### Given task
Output the lines of the items below as a JSON list of strings, one string per line, with blank lines omitted.

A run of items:
_ _ _

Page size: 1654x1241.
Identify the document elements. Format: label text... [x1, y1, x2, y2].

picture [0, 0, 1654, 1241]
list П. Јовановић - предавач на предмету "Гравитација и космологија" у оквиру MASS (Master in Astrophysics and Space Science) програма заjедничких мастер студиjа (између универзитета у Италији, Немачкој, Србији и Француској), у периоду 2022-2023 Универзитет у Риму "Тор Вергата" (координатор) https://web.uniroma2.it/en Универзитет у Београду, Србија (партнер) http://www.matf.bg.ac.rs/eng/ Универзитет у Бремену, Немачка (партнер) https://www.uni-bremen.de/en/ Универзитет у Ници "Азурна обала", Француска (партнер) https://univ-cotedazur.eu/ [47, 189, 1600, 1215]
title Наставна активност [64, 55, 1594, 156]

_ _ _

### Full response
[
  "Page size: 1654x1241.",
  "Identify the document elements. Format: label text... [x1, y1, x2, y2].",
  "picture [0, 0, 1654, 1241]",
  "list П. Јовановић - предавач на предмету \"Гравитација и космологија\" у оквиру MASS (Master in Astrophysics and Space Science) програма заjедничких мастер студиjа (између универзитета у Италији, Немачкој, Србији и Француској), у периоду 2022-2023 Универзитет у Риму \"Тор Вергата\" (координатор) https://web.uniroma2.it/en Универзитет у Београду, Србија (партнер) http://www.matf.bg.ac.rs/eng/ Универзитет у Бремену, Немачка (партнер) https://www.uni-bremen.de/en/ Универзитет у Ници \"Азурна обала\", Француска (партнер) https://univ-cotedazur.eu/ [47, 189, 1600, 1215]",
  "title Наставна активност [64, 55, 1594, 156]"
]